Activity: The lines to copy are those in the listing below that contain the word "metres".

Task data:
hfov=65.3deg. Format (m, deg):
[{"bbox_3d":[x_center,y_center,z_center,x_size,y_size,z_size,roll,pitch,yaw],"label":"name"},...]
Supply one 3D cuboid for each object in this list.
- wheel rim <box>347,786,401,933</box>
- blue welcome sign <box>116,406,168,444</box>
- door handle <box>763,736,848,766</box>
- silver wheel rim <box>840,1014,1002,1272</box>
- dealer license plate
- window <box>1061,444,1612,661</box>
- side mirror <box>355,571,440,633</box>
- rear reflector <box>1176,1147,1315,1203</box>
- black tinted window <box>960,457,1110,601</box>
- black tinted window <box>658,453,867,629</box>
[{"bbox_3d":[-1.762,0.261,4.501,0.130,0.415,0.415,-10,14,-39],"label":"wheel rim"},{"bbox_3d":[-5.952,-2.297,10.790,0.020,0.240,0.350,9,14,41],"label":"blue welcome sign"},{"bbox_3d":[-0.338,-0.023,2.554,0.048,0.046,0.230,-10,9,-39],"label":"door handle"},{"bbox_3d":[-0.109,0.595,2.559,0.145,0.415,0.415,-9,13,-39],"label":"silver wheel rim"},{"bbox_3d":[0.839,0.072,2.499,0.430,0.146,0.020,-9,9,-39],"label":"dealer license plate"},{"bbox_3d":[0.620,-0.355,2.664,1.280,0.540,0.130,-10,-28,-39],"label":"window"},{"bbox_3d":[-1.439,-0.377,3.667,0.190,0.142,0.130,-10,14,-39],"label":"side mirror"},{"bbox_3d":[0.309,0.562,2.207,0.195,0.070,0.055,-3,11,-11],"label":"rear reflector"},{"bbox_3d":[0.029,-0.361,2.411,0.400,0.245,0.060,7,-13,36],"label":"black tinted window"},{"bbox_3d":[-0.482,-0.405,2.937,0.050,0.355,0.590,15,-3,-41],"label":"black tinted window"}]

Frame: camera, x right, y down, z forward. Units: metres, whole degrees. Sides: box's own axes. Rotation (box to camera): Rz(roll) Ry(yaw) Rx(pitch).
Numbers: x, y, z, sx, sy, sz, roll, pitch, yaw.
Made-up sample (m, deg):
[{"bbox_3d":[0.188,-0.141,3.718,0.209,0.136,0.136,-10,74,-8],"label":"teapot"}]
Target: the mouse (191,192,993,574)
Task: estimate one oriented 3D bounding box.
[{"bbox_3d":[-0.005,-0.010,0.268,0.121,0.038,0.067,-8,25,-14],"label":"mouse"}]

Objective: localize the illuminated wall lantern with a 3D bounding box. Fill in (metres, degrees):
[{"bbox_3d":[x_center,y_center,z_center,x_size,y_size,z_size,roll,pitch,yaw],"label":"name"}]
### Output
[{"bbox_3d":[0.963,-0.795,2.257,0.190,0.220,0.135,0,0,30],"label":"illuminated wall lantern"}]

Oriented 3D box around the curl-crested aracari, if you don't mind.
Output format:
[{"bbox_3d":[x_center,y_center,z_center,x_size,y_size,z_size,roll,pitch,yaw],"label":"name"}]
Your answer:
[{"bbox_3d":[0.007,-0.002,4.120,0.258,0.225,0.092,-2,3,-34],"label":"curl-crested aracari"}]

Reply:
Frame: camera, x right, y down, z forward. Units: metres, whole degrees. Sides: box's own axes. Rotation (box to camera): Rz(roll) Ry(yaw) Rx(pitch).
Objective: localize the illuminated wall lantern with a 3D bounding box. Fill in (metres, degrees):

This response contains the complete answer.